TASKS TO CARRY OUT:
1) From the article on top online travel channels in Asia Pacific, list the online travel agencies said to hold 60% of the market share in India.
2) From the article on top online travel channels in Asia Pacific, copy the passage starting with "Consider this –" and going on through "in Asia Pacific.".
3) According to the article on top online travel channels in Asia Pacific, how many unique visitors does Rakuten Travel receive every month?

DOCUMENT EXTRACT:
■ ■ ■ ■

The Big 5 – a look into top performing channels in the APAC region – Part II

There are total 2.92 billion people in the world having access to internet. Nearly half of them or 1.3 billion are from Asia Pacific. Last year, Asia Pacific became the largest regional ecommerce market and now contributes for more than a third of all business to consumer ecommerce sales in the world. The increase in online penetration has changed the travel behavior which traditionally preferred travel agencies, group bookings and in-person sales. Many are now choosing to travel in smaller groups, or even alone and preferring to self-manage travel by booking online.


PhoCusWright reports that in 2012 APAC region surpassed Europe to become the world’s largest regional travel market with US$326 billion in gross travel bookings. Despite slow economic growth and political turmoil in some countries in the region, an average 8% growth is expected this year taking the online travel market to $126billion, which is pretty mind-blowing. With 46% APAC travelers planning to book online, no wonder global giants like Expedia and Booking.com are eyeing for a share of the pie, where regional OTAs still rule.
Consider this – 69% of Chinese OTA market is controlled by three regional travel agencies Ctrip, eLong & Ly.com. In India MakeMyTrip, Cleartrip and Yatra have 60% of the market share. Japan, one of the largest online markets in the region, is dominated by Rakuten Travel.
In this article I list out five online travel agents who are playing vital role in shaping the online travel industry in Asia Pacific.


Agoda, acquired by Priceline in 2007, is the most popular online travel agency (OTA) in five countries, namely Indonesia, Thailand, Malaysia, Philippines, Singapore, Hong Kong and South Korea in South East Asia and the only OTA to hold the top spot in multiple Asia Pacific (APAC) markets as per PhoCusWright.  According to a recent report by Skift, Agoda receives total 30.7 million unique visitors per month of which 14.2% came from Indonesia and 7.8% from India. The channel is gaining preference as a leading site among Asia-Pacific bookers by adding inventory, enhancing mobile functionality and localizing content.
Baidu controlled Qunar.com is the fastest growing online travel agency in China. Qunar, which has its roots in meta-search has been offering bookings on its site. Given most of China’s hundreds of thousands of hotels are independent and previously offline, Qunar is working on a hybrid model – meta-search plus transaction one to bridge the needs between the hotels and the Chinese consumers. The channel now features over 200,000 properties in the domestic market for travel accommodation of which over 140,000 are small independent hotels, B&B and apartment-oriented listings.
Japan’s online leisure/unmanaged business travel market is by far Asia Pacific’s largest. Founded in 2002, Rakuten Travel is one of Japan’s largest online hotel reservation website with over 3.7 million room nights booked per month. The channel, a 100% subsidiary of Japanese e-commerce giant Rakuten receives 5.34 million unique visitors every month. The firm has access to more than 20,000 domestic and 15,000 international hotels and has a presence in South Korea and China.

■ ■ ■ ■

LISTED ENTRIES:
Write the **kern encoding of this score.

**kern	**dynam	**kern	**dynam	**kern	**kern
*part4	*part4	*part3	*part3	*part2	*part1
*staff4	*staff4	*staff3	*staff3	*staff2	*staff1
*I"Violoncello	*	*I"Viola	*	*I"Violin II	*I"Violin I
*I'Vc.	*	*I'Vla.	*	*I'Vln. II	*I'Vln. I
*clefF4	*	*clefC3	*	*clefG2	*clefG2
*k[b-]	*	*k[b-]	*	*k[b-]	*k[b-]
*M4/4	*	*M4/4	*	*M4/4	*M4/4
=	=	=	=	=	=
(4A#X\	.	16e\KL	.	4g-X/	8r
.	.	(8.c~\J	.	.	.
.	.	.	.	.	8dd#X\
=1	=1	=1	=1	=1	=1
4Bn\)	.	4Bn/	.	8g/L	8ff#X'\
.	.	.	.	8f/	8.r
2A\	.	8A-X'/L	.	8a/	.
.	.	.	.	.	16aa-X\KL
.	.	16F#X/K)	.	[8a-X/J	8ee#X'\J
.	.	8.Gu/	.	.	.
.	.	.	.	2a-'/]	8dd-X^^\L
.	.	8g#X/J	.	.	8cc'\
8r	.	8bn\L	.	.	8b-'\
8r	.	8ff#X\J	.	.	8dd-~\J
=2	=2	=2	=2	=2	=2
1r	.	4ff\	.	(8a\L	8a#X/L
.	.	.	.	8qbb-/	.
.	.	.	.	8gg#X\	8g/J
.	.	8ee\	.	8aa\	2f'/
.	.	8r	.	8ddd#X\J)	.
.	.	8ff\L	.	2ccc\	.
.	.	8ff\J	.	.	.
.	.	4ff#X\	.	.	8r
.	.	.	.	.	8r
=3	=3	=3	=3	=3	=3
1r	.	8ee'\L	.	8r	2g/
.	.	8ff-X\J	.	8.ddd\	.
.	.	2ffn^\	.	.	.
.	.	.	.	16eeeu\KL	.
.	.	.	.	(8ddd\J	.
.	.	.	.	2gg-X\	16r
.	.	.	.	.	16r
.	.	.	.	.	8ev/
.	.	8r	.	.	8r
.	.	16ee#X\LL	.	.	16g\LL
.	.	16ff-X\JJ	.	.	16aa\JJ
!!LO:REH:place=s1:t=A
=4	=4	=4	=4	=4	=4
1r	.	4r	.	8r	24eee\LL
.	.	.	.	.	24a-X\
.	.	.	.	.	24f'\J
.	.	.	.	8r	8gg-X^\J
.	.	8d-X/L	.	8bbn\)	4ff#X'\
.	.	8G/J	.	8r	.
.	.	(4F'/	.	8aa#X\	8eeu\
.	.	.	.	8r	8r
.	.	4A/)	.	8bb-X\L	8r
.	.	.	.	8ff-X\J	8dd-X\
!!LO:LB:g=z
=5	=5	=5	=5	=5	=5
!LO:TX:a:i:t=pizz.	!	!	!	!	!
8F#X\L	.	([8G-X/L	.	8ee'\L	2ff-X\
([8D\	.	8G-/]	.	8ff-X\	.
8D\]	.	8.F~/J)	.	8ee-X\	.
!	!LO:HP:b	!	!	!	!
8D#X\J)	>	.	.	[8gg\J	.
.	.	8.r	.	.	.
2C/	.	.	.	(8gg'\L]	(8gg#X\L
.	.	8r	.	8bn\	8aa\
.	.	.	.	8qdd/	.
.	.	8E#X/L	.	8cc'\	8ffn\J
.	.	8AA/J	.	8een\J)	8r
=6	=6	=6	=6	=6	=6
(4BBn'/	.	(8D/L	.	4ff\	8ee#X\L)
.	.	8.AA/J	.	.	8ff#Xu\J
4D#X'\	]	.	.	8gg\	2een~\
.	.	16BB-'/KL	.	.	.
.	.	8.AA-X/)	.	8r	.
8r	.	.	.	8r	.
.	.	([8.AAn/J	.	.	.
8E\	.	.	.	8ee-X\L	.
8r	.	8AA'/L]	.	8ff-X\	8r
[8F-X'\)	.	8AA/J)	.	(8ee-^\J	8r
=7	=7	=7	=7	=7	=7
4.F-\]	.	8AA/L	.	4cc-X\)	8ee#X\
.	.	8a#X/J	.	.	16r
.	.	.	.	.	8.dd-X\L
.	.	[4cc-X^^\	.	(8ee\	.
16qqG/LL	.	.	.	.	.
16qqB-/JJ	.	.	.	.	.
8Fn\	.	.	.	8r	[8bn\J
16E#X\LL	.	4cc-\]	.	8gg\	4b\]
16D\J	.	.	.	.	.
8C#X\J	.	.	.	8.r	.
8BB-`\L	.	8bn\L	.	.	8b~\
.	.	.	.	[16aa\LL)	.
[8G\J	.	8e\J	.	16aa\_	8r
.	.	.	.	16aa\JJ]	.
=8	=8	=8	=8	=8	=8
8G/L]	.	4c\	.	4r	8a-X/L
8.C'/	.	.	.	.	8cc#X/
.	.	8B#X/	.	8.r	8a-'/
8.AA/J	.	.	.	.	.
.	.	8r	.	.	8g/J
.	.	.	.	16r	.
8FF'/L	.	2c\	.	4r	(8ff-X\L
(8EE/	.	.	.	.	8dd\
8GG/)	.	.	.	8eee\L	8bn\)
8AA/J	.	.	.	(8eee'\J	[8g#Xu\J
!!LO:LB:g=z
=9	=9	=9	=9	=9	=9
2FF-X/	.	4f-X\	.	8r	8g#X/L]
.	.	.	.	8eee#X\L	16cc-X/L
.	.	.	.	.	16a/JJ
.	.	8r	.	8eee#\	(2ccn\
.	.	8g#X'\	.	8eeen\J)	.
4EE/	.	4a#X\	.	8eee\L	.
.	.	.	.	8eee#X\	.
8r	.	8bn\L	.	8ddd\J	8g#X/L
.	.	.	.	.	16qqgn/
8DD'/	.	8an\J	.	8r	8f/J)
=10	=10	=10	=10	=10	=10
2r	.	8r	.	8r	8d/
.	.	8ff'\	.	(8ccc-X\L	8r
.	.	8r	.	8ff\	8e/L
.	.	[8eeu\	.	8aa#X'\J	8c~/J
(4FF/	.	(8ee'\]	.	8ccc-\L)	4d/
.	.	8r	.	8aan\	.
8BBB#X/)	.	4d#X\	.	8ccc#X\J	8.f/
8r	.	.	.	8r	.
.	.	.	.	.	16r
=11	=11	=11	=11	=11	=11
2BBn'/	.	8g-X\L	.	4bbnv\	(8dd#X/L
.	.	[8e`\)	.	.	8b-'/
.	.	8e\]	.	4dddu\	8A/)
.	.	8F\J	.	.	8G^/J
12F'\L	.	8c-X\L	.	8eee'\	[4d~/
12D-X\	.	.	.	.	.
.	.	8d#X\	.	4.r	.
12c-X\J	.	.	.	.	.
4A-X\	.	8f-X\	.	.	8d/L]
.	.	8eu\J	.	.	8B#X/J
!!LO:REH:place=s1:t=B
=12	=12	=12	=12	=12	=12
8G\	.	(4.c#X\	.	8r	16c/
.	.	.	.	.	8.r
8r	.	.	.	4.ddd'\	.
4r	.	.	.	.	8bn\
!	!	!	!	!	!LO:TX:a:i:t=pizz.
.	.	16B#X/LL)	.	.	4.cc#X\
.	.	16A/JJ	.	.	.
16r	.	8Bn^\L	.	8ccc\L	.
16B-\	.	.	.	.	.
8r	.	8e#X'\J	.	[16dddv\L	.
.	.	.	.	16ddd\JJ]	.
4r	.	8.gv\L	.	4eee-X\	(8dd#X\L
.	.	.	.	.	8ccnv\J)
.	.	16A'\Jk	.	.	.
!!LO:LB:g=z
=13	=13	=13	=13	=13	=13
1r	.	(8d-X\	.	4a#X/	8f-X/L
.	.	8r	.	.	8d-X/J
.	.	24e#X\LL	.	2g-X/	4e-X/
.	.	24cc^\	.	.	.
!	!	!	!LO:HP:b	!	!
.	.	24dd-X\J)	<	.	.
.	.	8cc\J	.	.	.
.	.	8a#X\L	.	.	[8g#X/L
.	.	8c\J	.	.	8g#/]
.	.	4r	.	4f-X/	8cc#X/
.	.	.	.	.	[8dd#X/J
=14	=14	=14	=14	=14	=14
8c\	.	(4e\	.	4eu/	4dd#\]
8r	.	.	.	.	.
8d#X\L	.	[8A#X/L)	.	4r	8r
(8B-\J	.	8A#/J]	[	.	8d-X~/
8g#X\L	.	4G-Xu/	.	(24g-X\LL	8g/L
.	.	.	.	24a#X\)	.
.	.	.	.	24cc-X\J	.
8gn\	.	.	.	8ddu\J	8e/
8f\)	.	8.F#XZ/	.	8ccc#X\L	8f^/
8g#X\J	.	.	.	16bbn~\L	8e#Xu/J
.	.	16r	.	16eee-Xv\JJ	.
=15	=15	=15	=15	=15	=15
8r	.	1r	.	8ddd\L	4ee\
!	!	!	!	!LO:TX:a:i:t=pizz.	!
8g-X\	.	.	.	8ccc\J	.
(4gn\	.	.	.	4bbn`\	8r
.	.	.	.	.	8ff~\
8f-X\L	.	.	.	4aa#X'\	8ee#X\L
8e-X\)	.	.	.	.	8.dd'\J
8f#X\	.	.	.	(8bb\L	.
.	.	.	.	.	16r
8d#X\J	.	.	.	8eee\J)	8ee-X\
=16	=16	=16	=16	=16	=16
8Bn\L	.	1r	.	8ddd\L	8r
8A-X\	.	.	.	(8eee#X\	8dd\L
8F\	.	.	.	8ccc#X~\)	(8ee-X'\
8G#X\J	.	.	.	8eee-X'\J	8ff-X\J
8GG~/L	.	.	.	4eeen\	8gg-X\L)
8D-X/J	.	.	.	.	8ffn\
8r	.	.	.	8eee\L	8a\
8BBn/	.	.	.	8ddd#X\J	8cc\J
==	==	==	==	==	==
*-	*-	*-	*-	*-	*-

■ ■ ■ ■

TASK-BY-TASK RESULTS:
1) MakeMyTrip, Cleartrip, Yatra

2)
Consider this – 69% of Chinese OTA market is controlled by three regional travel agencies Ctrip, eLong & Ly.com. In India MakeMyTrip, Cleartrip and Yatra have 60% of the market share. Japan, one of the largest online markets in the region, is dominated by Rakuten Travel.
In this article I list out five online travel agents who are playing vital role in shaping the online travel industry in Asia Pacific.

3) 5.34 million